The price of the availabe fuel has been doubled in the city and trebled in the upcountry areas. This is now affecting the transport fares everywhere and the consumable goods.
Following the developments in Kenya, where supporters of the defeated presidential candidate took to the streets in running battles with security forces, the flow of fuel to Uganda was immediately affected. Already on New Year’s Eve long queues formed at the few stations with sufficient supplies, but rationing was invoked with a maximum of 20 litres per car while prices rose to an unprecedented Ushs 3.000 per litre ( US $ 1.78) at the increasingly few still open or willing to sell stations. First reports coming from Juba / Southern Sudan also indicate that the price for fuel jumped above the 5 US Dollar mark per litre and was still rising. Other goods are also stuck in transit, while exports like coffee and tea for Mombasa from Uganda and other hinterland countries are now halted at the Kenyan border points.

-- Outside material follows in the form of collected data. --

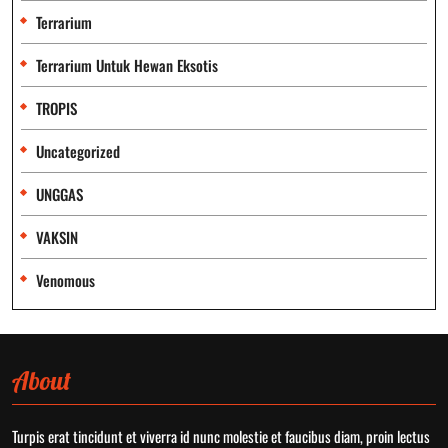
Terrarium
Terrarium Untuk Hewan Eksotis
TROPIS
Uncategorized
UNGGAS
VAKSIN
Venomous
About
Turpis erat tincidunt et viverra id nunc molestie et faucibus diam, proin lectus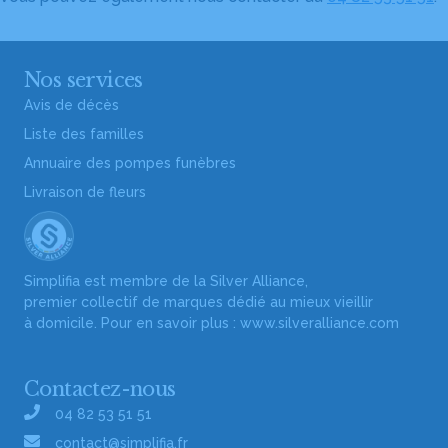
Nos services
Avis de décès
Liste des familles
Annuaire des pompes funèbres
Livraison de fleurs
Simplifia est membre de la Silver Alliance,
premier collectif de marques dédié au mieux vieillir
à domicile. Pour en savoir plus :
www.silveralliance.com
Contactez-nous
04 82 53 51 51
contact@simplifia.fr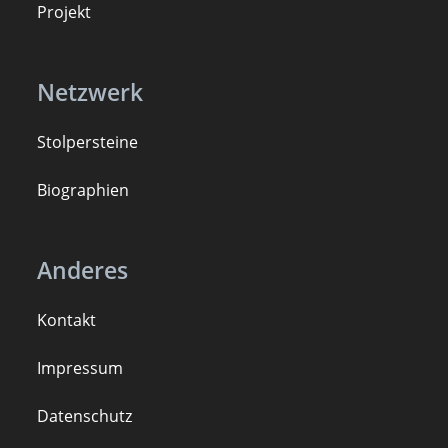
Projekt
Netzwerk
Stolpersteine
B
iogra
ph
ien
Anderes
Kontakt
Impressum
Datenschutz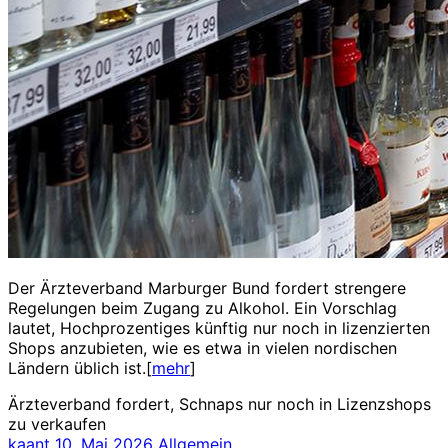
Der Ärzteverband Marburger Bund fordert strengere
Regelungen beim Zugang zu Alkohol. Ein Vorschlag
lautet, Hochprozentiges künftig nur noch in lizenzierten
Shops anzubieten, wie es etwa in vielen nordischen
Ländern üblich ist.[
mehr
]
Ärzteverband fordert, Schnaps nur noch in Lizenzshops
zu verkaufen
kaant
10. Mai 2026
Allgemein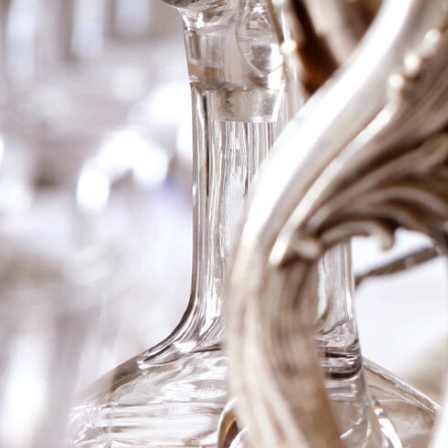
2015 Ch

At the same time, travellers using the services of the bus companies on the routes from Kenya and Tanzania to Uganda and beyond were also stranded as no public service vehicles were moving in the face of declared or undeclared curfews. Petrol stations and cash points are also said to be running dry across Kenya, compounding an already difficult situation. Many locals across Eastern Africa use busses to reach their destinations in the region as it is an affordable means of travel, compared to the cost of air tickets, once the extremely high regulatory taxes are added. Subsequently a sizeable number of people who had gone to the Kenya coast by bus or their own cars for the Christmas / New Year holiday are now unable to return. In turn Kenyan visitors now equally ‘stuck’ in Uganda, as reports have emerged that opposition supporters committed a major crime by burning 25 children and many more adults in a church, where they had sought refuge. This happened near the Western Kenyan town of Eldoret, where most of the transit traffic between Uganda and Kenya passes and where also the fuel pipeline head is located, from where Ugandan an other hinterland countries pick their supplies. This will put more strain yet on the already inflamed ethnic relations, which the opposition has exploited for their own political ends.
First reports on charter operations to Mombasa also indicate a reduction in arrivals with outbound flights fully booked and tourists scrambling for seats to return home. Some of the hoteliers at the Kenyan coast known to this correspondent have privately expressed their concern over the developments, saying it could spoil the 4 year upswing of the tourism industry, which yielded record figures for 2007 but now has a rather bleakish outlook for 2008. South coast hoteliers have also lamented the fact that tourist traffic needed to go through the Likoni part of Mombasa where vandalism and political fighting was ripe. Likoni was at the centre of previous ethnic clashes which subsequently led to Kenya’s tourism collapse in the late 90’s.
In a related development Kenya Airways has reportedly suspended flights to and from Kisumu – an opposition stronghold – due to lack of fuel at the airport and domestic flights in and out of Mombasa also appear delayed, keeping scores of passengers at the airport waiting for their aircraft to arrive to connect to their international flights home and away from trouble.